The P2 scribe line extends through the buffer layer and the
absorber layer and is filled with the (conductive) front contact
material. Thus, the P2 scribe line connects the front electrode of
a first solar cell to the back electrode of an adjacent solar cell.
The P3 scribe line extends through the front contact, buffer and
absorber layers.
[0006] The portion of the solar cell outside of the interconnect
structure is referred to as the active cell, because the
interconnect structure does not contribute to the solar energy
absorption and generation of electricity. The series resistance of
the solar cell module is thus largely dependent on the resistance
of the front contact layer and the contact resistance between the
front and back contact.
BRIEF DESCRIPTION OF THE DRAWINGS
[0007] FIG. 1 is a cross section of an embodiment of a solar cell
described herein, with a low doped front contact layer above a high
doped front contact layer.
[0008] FIG. 2 is a cross section of a variation of the solar cell
of FIG. 1, with a high doped front contact layer above a low doped
front contact layer.
[0009] FIG. 3 is a plan view of a solar cell module including the
solar cell of FIG. 1.
[0010] FIG. 4 is a cross section of the solar cell module of FIG.

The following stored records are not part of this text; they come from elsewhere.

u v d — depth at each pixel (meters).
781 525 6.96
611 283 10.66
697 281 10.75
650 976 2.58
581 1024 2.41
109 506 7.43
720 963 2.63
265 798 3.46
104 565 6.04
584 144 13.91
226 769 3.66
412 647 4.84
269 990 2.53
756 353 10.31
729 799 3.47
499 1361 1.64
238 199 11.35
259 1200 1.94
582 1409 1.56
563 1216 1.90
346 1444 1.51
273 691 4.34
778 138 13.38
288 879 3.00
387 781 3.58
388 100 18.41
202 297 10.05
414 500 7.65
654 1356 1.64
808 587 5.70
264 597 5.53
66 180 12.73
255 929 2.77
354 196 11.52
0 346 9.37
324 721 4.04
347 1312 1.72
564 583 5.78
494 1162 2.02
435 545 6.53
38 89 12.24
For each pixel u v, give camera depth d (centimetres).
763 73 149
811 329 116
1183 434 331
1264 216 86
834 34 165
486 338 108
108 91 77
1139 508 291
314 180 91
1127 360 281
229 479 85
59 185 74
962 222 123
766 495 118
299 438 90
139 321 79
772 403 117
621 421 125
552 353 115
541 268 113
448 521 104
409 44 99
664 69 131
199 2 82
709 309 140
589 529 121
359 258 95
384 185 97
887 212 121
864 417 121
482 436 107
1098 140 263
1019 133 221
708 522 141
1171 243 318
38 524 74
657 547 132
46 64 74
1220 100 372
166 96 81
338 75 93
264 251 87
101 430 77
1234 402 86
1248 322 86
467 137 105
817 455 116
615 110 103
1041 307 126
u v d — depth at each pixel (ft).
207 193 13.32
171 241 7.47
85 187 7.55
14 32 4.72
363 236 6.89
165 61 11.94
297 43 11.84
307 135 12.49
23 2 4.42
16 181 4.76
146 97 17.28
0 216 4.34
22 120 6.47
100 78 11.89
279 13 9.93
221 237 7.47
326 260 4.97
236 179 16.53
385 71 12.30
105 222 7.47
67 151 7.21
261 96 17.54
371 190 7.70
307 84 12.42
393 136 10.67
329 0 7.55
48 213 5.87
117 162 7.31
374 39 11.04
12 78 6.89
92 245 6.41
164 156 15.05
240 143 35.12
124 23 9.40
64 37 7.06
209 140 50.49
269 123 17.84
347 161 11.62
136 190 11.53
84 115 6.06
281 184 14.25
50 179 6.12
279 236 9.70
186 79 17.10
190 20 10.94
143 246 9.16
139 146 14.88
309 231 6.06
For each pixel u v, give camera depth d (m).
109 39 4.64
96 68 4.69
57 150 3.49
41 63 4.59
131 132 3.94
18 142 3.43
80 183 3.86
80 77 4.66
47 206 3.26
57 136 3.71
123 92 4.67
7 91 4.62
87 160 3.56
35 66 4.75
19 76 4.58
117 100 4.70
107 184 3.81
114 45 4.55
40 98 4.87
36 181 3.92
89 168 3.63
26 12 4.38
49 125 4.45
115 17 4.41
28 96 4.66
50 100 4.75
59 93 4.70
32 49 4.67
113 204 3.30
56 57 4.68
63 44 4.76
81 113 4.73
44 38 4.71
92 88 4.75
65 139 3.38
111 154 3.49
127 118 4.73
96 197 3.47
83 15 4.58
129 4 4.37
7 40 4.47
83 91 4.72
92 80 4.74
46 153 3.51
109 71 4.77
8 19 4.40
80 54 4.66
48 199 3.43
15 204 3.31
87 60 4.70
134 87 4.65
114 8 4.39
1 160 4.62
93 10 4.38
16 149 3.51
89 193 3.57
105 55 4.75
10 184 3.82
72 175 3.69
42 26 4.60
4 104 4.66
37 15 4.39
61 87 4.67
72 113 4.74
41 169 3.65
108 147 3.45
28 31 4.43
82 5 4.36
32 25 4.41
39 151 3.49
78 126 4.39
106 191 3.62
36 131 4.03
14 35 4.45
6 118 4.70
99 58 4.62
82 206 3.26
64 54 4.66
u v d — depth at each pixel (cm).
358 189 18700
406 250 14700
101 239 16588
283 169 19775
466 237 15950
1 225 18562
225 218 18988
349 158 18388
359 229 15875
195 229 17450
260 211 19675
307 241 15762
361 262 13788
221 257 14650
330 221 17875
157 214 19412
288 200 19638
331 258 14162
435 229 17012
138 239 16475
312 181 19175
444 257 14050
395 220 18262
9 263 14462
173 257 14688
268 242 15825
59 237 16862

3, taken across section line 4-4.
[0011] FIG. 5 is a plan view of a variation of the solar cell
module of FIG. 3.
[0012] FIG. 6 is a cross section of the solar cell module of FIG.
5, taken across section line 6-6.
[0013] FIG. 7 is a plan view of a variation of the solar cell
module of FIG. 3.
[0014] FIG. 8 is a cross section of the solar cell module of FIG.
7, taken across section line 8-8.
[0015] FIG. 9A is a plan view of a solar cell module including a
variation of the solar cell of FIGS. 7 and 8.
[0016] FIG. 9B is a cross sectional view of the solar cell module
of FIG. 9A, with a low doped front contact layer above a high doped
front contact layer.
[0017] FIG. 9C is a variation of the solar cell module of FIG. 9B,
with a high doped front contact layer above a low doped front
contact layer.
[0018] FIG. 10A is a plan view of a solar cell module including a
variation of the solar cell of FIGS. 7 and 8.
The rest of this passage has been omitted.